*** EXTRACTED DATA ***
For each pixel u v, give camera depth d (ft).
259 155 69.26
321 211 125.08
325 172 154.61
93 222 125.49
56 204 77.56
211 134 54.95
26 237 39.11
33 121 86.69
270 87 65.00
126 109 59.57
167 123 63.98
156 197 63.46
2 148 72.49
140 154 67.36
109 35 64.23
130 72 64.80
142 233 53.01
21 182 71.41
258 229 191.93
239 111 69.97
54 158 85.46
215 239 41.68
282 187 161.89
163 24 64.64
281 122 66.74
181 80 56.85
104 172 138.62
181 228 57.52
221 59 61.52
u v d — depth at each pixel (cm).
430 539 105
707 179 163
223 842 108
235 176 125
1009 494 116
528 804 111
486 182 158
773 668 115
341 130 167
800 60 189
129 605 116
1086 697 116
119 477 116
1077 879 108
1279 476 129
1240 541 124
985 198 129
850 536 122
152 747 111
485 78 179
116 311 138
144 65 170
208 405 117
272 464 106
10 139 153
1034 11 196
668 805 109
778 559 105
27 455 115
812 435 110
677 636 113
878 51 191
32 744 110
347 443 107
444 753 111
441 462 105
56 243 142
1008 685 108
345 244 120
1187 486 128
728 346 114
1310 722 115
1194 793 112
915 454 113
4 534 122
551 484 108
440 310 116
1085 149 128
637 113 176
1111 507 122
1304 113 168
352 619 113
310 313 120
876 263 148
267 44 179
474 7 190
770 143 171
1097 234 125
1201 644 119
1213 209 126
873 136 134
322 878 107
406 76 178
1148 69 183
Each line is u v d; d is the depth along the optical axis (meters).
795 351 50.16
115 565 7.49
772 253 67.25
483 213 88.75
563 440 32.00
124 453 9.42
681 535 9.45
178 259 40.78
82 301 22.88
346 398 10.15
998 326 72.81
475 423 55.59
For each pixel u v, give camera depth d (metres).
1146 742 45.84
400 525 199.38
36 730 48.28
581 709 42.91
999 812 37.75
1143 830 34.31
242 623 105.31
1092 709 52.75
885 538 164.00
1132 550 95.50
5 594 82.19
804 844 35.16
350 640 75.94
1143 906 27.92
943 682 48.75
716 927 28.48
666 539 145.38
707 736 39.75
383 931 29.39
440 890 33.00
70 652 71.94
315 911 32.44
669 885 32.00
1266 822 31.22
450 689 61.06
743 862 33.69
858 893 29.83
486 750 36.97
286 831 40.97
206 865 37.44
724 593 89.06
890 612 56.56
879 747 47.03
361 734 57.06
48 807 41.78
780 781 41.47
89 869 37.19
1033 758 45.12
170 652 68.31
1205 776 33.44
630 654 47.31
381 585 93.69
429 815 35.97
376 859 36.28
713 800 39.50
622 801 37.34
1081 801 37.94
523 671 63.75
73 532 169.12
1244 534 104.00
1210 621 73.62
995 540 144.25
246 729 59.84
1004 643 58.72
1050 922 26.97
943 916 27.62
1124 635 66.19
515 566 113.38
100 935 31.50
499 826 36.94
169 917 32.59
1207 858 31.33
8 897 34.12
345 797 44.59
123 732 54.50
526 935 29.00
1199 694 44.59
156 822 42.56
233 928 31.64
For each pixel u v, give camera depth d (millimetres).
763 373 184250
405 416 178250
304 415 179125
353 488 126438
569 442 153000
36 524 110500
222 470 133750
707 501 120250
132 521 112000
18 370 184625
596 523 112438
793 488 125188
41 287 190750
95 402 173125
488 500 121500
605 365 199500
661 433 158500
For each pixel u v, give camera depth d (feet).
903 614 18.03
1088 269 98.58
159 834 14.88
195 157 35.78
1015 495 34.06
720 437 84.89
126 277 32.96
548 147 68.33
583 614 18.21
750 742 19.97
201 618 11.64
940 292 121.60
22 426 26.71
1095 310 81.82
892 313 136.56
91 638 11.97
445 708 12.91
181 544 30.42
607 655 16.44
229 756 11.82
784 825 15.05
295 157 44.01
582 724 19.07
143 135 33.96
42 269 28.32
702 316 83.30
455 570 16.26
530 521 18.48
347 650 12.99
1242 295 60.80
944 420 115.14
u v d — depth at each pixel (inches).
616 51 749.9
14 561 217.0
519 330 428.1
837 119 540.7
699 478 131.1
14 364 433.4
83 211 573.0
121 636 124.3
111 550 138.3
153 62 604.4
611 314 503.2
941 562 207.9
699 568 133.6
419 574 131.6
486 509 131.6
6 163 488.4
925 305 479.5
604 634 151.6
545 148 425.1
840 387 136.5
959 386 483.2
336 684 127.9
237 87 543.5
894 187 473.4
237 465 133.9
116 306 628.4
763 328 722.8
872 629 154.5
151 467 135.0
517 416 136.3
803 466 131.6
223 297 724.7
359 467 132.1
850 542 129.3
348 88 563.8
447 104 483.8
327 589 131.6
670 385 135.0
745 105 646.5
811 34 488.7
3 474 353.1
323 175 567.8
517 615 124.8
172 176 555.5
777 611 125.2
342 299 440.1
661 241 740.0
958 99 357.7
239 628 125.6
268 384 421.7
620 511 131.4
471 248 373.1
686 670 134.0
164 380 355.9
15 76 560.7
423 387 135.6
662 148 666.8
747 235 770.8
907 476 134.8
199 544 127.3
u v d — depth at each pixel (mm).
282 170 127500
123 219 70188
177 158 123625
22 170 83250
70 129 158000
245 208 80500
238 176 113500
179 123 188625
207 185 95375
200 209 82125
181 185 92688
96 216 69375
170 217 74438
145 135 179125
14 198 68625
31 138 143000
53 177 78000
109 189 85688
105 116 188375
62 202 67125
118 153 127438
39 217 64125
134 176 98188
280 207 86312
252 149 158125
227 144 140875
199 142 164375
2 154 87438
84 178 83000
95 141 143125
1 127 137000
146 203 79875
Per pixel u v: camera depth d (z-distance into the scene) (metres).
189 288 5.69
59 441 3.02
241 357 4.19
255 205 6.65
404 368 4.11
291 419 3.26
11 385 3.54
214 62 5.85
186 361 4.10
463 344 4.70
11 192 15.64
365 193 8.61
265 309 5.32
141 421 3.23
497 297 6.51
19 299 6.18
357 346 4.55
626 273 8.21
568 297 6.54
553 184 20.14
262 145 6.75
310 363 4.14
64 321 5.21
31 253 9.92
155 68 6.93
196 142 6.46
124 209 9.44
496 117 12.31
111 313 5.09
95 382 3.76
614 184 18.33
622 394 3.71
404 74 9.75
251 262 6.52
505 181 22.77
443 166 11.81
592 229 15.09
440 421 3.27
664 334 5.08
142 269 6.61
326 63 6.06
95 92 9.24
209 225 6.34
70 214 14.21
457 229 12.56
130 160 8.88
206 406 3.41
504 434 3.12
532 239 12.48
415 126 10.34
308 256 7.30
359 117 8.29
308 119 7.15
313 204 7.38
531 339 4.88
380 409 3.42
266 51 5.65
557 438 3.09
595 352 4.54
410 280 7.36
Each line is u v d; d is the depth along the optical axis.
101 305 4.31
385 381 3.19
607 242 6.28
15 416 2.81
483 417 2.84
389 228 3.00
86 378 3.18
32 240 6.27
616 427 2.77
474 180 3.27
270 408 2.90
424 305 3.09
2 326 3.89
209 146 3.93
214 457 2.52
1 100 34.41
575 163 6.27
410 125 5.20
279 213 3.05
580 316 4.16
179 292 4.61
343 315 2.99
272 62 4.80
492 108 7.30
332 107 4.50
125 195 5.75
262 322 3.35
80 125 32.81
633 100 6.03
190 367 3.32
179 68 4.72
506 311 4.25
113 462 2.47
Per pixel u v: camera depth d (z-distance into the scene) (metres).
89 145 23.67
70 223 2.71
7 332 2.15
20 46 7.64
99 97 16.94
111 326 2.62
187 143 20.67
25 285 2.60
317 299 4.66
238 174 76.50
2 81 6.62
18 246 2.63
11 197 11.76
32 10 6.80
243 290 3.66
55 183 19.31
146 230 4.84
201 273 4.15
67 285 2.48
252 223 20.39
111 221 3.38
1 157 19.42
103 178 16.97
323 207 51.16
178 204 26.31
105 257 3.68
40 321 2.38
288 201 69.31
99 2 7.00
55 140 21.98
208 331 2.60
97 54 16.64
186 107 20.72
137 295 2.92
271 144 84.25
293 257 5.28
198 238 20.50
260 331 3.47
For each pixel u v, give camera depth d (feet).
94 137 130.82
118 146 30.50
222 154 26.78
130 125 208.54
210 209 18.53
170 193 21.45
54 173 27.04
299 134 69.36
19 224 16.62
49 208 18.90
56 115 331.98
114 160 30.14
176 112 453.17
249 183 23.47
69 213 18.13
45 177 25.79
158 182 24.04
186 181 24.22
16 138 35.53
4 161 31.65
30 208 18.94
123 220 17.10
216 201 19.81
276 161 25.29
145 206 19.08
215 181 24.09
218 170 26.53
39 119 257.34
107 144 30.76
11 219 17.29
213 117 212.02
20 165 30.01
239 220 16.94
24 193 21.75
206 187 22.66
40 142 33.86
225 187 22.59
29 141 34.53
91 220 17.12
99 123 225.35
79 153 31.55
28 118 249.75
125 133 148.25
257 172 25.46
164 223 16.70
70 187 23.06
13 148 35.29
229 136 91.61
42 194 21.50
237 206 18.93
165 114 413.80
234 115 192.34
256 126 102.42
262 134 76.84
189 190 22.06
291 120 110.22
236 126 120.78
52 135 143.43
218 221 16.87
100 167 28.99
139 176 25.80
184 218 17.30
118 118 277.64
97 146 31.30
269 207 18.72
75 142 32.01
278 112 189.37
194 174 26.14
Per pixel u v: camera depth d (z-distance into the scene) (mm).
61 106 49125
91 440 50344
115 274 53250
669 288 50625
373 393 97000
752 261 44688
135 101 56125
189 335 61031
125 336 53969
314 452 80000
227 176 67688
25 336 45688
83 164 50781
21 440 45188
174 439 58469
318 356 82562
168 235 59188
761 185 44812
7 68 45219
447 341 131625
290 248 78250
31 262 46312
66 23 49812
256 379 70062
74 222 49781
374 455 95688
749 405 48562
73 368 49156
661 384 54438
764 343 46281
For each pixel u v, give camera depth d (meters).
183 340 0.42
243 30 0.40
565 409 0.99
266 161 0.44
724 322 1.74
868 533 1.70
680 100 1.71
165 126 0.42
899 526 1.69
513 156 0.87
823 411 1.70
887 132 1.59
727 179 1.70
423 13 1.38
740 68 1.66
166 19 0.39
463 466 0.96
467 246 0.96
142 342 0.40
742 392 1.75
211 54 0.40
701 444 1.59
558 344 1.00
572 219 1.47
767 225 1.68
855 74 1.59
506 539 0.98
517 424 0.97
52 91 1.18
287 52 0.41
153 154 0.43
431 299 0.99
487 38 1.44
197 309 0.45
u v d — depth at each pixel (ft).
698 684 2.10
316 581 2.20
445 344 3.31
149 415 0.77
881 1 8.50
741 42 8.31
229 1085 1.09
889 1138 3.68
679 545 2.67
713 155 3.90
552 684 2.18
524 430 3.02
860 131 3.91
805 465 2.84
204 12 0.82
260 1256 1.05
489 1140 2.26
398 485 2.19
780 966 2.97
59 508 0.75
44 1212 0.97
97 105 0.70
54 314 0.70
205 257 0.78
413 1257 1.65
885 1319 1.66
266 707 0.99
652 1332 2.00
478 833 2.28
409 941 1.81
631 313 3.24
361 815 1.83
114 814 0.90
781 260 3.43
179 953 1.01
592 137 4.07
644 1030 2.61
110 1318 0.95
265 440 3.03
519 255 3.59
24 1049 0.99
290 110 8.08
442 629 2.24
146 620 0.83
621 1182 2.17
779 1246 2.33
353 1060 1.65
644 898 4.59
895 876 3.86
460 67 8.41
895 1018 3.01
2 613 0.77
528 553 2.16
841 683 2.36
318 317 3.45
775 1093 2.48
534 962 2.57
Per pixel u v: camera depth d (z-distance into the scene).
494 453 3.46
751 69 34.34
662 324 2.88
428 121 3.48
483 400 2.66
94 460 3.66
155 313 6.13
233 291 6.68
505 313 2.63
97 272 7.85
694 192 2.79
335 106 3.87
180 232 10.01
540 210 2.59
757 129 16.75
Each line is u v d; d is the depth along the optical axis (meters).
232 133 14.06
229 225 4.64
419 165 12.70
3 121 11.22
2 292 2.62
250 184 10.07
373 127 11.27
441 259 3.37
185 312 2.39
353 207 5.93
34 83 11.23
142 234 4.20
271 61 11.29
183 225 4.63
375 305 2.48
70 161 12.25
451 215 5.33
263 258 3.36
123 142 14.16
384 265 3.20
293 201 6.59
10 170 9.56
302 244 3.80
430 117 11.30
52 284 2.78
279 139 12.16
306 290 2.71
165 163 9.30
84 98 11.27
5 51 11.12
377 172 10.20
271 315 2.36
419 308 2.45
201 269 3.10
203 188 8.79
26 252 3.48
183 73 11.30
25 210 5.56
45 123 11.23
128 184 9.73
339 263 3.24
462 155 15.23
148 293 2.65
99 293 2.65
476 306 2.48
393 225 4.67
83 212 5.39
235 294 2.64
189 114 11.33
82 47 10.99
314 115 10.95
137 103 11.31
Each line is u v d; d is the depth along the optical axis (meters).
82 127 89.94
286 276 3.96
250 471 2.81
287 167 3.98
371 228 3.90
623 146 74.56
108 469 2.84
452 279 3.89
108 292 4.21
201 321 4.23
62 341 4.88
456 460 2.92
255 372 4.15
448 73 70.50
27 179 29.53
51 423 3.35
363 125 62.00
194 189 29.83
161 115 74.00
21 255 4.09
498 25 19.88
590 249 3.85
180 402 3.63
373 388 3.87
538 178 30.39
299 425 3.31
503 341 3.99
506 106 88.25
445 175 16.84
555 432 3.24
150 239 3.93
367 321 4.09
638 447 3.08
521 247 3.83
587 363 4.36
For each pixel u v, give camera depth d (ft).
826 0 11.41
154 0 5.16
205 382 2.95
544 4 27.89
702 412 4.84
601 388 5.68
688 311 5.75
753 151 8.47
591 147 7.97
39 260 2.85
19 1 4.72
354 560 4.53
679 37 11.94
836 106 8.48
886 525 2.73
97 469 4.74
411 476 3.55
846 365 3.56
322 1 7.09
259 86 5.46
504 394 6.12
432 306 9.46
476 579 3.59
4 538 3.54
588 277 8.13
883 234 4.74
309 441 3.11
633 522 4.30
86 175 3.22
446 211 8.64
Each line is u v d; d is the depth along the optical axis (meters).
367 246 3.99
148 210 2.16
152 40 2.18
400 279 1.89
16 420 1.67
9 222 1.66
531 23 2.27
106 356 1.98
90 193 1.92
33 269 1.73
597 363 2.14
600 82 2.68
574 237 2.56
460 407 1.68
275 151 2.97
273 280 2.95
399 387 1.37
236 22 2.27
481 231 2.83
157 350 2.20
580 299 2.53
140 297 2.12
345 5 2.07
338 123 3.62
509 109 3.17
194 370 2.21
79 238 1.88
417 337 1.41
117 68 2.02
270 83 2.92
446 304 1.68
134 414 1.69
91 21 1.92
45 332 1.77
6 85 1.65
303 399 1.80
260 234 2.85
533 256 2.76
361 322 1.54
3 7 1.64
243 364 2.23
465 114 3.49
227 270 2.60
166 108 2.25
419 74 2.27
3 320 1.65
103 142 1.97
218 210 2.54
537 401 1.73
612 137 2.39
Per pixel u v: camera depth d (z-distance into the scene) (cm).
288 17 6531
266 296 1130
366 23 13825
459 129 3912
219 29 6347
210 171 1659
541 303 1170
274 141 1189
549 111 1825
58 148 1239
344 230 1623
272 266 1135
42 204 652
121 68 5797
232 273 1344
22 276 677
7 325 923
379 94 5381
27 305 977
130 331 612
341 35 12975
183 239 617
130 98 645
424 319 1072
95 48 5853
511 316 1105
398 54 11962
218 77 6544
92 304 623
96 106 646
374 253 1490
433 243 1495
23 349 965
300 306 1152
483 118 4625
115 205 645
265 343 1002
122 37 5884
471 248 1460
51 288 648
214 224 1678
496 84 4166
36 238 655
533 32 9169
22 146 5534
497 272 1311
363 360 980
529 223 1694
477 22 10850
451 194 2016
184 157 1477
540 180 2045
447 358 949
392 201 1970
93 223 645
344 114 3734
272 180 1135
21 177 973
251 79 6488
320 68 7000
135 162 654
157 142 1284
*** End of EXTRACTED DATA ***
:: WORK TASK ::
Up to and including the line with "1310 722 115", repeat the entries exactly, beginning at their first line.

:: SOLUTION BELOW ::
For each pixel u v, give camera depth d (ft).
259 155 69.26
321 211 125.08
325 172 154.61
93 222 125.49
56 204 77.56
211 134 54.95
26 237 39.11
33 121 86.69
270 87 65.00
126 109 59.57
167 123 63.98
156 197 63.46
2 148 72.49
140 154 67.36
109 35 64.23
130 72 64.80
142 233 53.01
21 182 71.41
258 229 191.93
239 111 69.97
54 158 85.46
215 239 41.68
282 187 161.89
163 24 64.64
281 122 66.74
181 80 56.85
104 172 138.62
181 228 57.52
221 59 61.52
u v d — depth at each pixel (cm).
430 539 105
707 179 163
223 842 108
235 176 125
1009 494 116
528 804 111
486 182 158
773 668 115
341 130 167
800 60 189
129 605 116
1086 697 116
119 477 116
1077 879 108
1279 476 129
1240 541 124
985 198 129
850 536 122
152 747 111
485 78 179
116 311 138
144 65 170
208 405 117
272 464 106
10 139 153
1034 11 196
668 805 109
778 559 105
27 455 115
812 435 110
677 636 113
878 51 191
32 744 110
347 443 107
444 753 111
441 462 105
56 243 142
1008 685 108
345 244 120
1187 486 128
728 346 114
1310 722 115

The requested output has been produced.